**What is needed:** Reproduce exactly, and only, the lines below from the one containing "M 465,2110 L 512,2138 L 498,2161 L 451,2133 Z" through the one containing "M 242,1278 L 248,1332".

**Source data:**

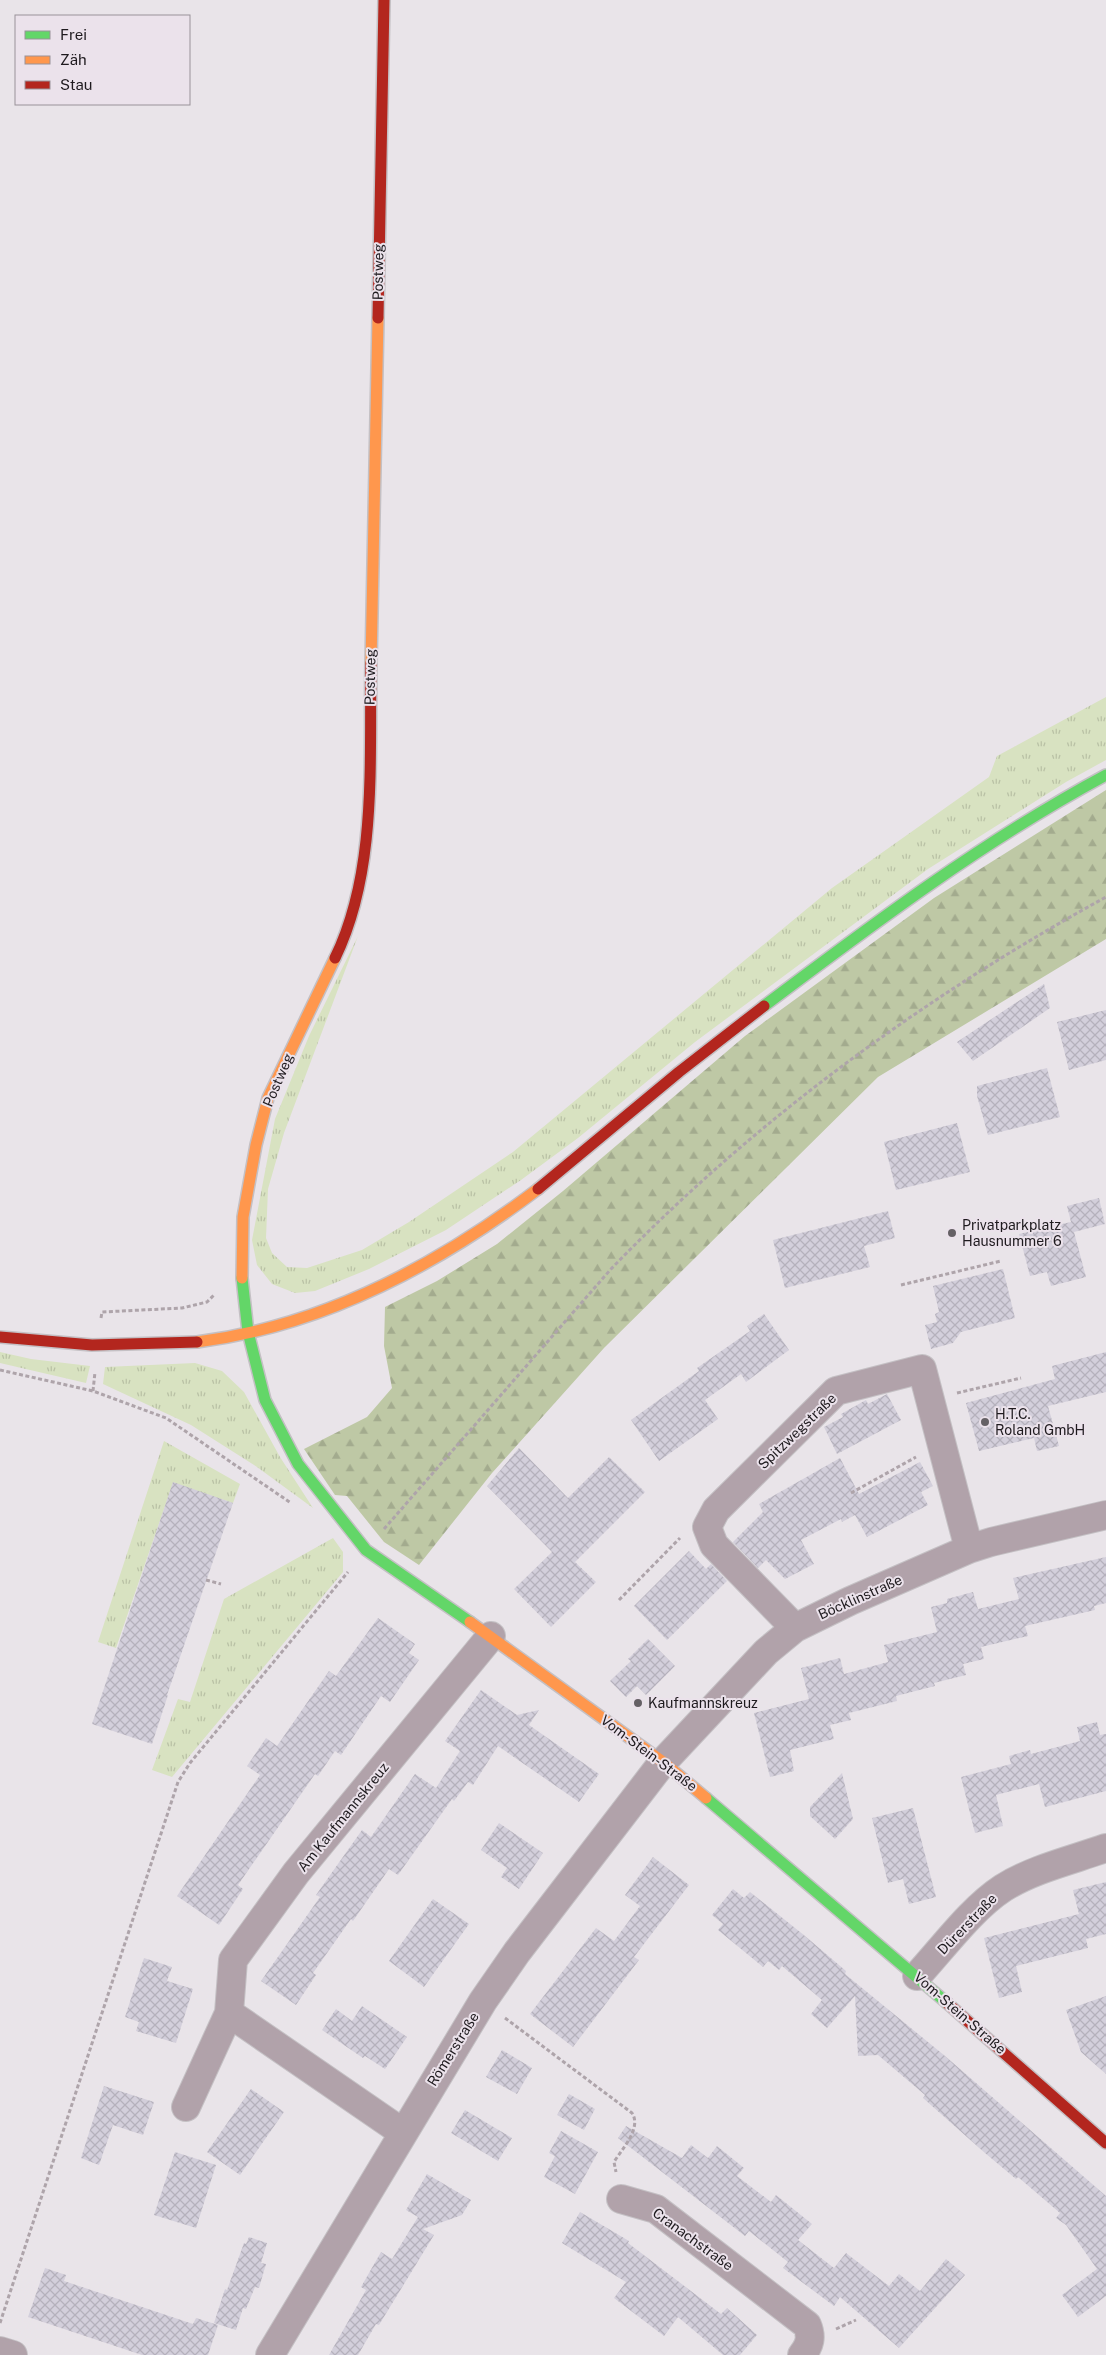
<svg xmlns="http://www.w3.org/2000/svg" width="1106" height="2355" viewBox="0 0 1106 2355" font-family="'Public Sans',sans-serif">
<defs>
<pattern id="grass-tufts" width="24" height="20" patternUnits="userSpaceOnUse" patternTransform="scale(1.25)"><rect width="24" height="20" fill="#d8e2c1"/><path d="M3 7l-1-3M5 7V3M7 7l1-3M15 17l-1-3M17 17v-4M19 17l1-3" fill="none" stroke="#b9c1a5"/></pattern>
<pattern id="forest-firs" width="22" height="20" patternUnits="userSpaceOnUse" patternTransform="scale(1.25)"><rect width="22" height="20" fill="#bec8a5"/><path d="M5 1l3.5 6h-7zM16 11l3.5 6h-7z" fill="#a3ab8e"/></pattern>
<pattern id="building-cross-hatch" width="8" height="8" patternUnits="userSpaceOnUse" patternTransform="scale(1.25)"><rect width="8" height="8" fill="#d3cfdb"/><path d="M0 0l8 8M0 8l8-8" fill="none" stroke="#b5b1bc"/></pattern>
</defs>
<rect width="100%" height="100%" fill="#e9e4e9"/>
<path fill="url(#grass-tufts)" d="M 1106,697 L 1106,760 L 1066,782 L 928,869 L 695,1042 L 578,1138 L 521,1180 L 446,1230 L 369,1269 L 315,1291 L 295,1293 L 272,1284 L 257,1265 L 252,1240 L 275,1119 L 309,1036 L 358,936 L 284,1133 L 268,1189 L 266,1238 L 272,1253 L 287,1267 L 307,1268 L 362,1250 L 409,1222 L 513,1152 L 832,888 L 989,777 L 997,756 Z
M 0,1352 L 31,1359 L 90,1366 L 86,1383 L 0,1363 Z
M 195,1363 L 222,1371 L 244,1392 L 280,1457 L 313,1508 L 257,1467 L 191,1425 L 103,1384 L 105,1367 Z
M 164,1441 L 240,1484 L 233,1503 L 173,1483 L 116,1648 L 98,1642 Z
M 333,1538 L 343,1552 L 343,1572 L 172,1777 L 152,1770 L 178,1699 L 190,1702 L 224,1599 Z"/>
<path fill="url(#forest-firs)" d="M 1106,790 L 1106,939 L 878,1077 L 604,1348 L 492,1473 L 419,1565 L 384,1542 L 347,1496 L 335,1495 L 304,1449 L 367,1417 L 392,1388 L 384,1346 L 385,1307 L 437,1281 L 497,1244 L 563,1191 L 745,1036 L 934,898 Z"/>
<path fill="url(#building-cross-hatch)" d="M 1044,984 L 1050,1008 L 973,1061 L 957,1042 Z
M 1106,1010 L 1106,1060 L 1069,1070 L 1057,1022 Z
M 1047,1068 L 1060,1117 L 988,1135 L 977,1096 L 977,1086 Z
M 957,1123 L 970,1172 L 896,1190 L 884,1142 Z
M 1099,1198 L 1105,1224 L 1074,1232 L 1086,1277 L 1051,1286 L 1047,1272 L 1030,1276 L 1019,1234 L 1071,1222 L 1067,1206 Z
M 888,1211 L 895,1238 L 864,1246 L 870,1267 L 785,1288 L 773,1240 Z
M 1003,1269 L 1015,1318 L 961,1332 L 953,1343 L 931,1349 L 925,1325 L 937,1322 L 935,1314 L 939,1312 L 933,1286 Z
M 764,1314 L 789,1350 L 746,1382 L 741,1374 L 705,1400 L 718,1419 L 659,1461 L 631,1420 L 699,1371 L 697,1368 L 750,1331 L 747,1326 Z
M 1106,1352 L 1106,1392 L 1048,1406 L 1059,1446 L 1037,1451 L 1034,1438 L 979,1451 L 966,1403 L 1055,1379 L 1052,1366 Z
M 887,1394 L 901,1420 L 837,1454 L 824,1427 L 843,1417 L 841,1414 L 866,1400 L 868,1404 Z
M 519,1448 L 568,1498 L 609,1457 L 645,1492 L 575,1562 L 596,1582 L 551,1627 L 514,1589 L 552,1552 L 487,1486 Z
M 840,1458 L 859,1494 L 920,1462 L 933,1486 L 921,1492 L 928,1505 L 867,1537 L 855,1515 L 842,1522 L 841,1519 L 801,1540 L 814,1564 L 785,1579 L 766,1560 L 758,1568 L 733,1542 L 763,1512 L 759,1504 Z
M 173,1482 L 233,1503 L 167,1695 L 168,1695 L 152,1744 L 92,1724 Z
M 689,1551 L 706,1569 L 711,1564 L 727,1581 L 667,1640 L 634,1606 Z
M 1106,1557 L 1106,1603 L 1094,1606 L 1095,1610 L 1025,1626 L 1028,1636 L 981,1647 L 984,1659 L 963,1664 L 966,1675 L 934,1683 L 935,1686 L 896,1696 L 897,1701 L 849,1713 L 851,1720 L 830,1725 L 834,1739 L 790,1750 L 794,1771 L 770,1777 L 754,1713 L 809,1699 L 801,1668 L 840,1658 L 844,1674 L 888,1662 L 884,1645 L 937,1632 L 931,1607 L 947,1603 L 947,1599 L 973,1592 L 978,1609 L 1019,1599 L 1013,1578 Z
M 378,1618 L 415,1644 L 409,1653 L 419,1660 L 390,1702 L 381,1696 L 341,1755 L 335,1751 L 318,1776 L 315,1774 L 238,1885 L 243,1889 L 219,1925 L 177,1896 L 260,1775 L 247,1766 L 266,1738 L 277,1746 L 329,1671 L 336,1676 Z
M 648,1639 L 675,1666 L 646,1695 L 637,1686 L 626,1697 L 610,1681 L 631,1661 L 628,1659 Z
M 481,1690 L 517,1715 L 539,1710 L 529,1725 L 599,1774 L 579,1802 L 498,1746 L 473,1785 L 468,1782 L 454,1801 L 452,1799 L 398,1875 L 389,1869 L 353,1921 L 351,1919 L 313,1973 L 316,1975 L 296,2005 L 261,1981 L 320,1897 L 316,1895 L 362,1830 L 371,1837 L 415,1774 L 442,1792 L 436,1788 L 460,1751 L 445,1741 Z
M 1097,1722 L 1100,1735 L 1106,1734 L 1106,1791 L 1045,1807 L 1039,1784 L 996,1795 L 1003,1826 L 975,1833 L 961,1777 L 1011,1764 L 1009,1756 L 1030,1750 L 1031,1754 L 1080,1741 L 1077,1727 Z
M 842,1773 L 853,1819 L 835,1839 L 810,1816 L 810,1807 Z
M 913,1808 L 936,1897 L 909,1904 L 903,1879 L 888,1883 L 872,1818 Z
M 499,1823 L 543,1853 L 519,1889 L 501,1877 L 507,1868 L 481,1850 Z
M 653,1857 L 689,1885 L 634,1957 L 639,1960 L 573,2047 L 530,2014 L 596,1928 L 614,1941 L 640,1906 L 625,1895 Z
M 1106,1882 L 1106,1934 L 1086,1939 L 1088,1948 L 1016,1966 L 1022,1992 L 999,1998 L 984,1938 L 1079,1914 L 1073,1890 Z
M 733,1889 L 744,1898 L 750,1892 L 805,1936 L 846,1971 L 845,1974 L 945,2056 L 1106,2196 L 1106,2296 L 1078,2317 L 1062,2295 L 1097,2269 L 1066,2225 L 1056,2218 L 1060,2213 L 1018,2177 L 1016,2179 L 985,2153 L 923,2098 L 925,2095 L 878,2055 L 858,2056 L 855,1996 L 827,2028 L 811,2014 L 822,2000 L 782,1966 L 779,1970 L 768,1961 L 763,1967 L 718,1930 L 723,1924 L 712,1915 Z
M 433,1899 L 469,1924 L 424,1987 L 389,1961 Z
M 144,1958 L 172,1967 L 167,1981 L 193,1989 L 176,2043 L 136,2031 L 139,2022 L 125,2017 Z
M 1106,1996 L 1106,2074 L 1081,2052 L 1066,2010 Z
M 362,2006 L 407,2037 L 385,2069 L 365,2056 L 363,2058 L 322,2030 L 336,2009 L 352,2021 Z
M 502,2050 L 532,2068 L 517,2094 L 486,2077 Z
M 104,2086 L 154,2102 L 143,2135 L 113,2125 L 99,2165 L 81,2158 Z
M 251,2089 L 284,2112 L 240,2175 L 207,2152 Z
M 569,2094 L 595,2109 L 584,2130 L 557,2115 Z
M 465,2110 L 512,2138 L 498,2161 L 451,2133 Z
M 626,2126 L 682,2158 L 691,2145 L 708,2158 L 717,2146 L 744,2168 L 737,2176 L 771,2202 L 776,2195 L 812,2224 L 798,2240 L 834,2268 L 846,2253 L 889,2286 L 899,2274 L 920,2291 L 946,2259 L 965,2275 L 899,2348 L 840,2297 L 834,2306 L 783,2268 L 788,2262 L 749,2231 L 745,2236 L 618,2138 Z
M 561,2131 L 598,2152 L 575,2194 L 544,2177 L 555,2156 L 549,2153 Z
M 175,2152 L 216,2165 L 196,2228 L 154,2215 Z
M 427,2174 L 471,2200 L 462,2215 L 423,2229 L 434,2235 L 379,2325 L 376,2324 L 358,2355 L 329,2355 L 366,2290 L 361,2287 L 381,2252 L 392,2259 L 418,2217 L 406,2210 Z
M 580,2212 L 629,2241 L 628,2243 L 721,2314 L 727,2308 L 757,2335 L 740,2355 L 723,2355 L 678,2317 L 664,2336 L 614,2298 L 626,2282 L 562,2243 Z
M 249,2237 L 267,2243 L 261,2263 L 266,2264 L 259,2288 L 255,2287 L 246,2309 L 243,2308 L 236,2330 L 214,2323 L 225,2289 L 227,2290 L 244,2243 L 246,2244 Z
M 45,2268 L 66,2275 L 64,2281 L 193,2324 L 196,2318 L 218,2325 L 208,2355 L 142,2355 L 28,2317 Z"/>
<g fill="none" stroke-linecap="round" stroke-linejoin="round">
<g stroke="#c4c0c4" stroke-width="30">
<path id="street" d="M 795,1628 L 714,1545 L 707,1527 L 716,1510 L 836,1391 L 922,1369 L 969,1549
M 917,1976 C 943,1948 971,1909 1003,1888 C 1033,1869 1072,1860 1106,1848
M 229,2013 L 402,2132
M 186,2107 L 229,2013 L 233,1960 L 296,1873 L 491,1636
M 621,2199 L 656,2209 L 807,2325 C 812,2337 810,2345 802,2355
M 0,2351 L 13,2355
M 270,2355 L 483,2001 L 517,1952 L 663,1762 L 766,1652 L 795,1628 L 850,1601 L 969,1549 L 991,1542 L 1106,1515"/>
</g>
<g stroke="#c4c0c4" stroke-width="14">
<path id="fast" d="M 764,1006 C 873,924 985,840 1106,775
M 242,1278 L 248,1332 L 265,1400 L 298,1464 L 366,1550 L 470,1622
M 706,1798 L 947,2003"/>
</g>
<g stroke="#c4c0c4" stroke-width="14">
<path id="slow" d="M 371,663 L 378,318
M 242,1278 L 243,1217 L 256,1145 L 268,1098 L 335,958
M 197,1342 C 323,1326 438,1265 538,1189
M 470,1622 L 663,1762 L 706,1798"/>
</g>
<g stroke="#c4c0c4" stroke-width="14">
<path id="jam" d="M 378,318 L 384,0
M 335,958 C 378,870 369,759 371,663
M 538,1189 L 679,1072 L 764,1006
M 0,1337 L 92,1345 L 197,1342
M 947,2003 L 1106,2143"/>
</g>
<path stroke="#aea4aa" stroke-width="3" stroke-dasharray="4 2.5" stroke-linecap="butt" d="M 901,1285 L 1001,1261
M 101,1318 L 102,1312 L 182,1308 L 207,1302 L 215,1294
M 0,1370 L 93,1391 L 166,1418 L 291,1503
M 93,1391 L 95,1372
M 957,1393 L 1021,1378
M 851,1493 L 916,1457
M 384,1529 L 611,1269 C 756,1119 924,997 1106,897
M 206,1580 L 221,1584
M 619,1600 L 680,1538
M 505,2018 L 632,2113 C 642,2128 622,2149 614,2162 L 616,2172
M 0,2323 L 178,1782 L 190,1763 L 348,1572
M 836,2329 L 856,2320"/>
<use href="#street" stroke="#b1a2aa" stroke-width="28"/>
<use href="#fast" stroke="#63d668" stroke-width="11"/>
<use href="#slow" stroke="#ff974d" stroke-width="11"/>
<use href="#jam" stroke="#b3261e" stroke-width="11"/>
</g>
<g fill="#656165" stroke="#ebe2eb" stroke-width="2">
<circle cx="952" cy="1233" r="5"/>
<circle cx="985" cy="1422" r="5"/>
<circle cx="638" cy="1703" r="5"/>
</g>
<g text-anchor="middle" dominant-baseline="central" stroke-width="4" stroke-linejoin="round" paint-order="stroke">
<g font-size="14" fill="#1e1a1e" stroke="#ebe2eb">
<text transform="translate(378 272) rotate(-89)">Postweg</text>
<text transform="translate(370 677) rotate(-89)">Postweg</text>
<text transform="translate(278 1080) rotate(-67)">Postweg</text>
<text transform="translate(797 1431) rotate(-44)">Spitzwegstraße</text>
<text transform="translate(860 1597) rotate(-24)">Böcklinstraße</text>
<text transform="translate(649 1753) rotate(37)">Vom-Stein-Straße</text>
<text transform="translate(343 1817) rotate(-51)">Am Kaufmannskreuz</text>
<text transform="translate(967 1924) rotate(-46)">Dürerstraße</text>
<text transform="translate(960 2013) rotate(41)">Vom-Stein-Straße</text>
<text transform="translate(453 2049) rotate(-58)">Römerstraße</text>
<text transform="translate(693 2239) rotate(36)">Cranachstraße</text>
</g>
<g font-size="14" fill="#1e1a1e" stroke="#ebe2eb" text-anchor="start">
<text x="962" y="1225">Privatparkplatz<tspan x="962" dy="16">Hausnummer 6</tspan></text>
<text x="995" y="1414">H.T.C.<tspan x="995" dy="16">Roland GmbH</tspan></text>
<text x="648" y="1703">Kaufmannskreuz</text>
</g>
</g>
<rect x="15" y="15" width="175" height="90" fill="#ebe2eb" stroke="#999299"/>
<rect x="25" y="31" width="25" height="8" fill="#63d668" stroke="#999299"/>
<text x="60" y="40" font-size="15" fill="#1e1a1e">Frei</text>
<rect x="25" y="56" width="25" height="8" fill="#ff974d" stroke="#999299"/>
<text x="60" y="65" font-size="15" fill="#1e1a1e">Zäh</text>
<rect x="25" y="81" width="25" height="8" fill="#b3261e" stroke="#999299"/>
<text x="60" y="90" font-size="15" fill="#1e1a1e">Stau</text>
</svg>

**Response below:**
M 465,2110 L 512,2138 L 498,2161 L 451,2133 Z
M 626,2126 L 682,2158 L 691,2145 L 708,2158 L 717,2146 L 744,2168 L 737,2176 L 771,2202 L 776,2195 L 812,2224 L 798,2240 L 834,2268 L 846,2253 L 889,2286 L 899,2274 L 920,2291 L 946,2259 L 965,2275 L 899,2348 L 840,2297 L 834,2306 L 783,2268 L 788,2262 L 749,2231 L 745,2236 L 618,2138 Z
M 561,2131 L 598,2152 L 575,2194 L 544,2177 L 555,2156 L 549,2153 Z
M 175,2152 L 216,2165 L 196,2228 L 154,2215 Z
M 427,2174 L 471,2200 L 462,2215 L 423,2229 L 434,2235 L 379,2325 L 376,2324 L 358,2355 L 329,2355 L 366,2290 L 361,2287 L 381,2252 L 392,2259 L 418,2217 L 406,2210 Z
M 580,2212 L 629,2241 L 628,2243 L 721,2314 L 727,2308 L 757,2335 L 740,2355 L 723,2355 L 678,2317 L 664,2336 L 614,2298 L 626,2282 L 562,2243 Z
M 249,2237 L 267,2243 L 261,2263 L 266,2264 L 259,2288 L 255,2287 L 246,2309 L 243,2308 L 236,2330 L 214,2323 L 225,2289 L 227,2290 L 244,2243 L 246,2244 Z
M 45,2268 L 66,2275 L 64,2281 L 193,2324 L 196,2318 L 218,2325 L 208,2355 L 142,2355 L 28,2317 Z"/>
<g fill="none" stroke-linecap="round" stroke-linejoin="round">
<g stroke="#c4c0c4" stroke-width="30">
<path id="street" d="M 795,1628 L 714,1545 L 707,1527 L 716,1510 L 836,1391 L 922,1369 L 969,1549
M 917,1976 C 943,1948 971,1909 1003,1888 C 1033,1869 1072,1860 1106,1848
M 229,2013 L 402,2132
M 186,2107 L 229,2013 L 233,1960 L 296,1873 L 491,1636
M 621,2199 L 656,2209 L 807,2325 C 812,2337 810,2345 802,2355
M 0,2351 L 13,2355
M 270,2355 L 483,2001 L 517,1952 L 663,1762 L 766,1652 L 795,1628 L 850,1601 L 969,1549 L 991,1542 L 1106,1515"/>
</g>
<g stroke="#c4c0c4" stroke-width="14">
<path id="fast" d="M 764,1006 C 873,924 985,840 1106,775
M 242,1278 L 248,1332 L 265,1400 L 298,1464 L 366,1550 L 470,1622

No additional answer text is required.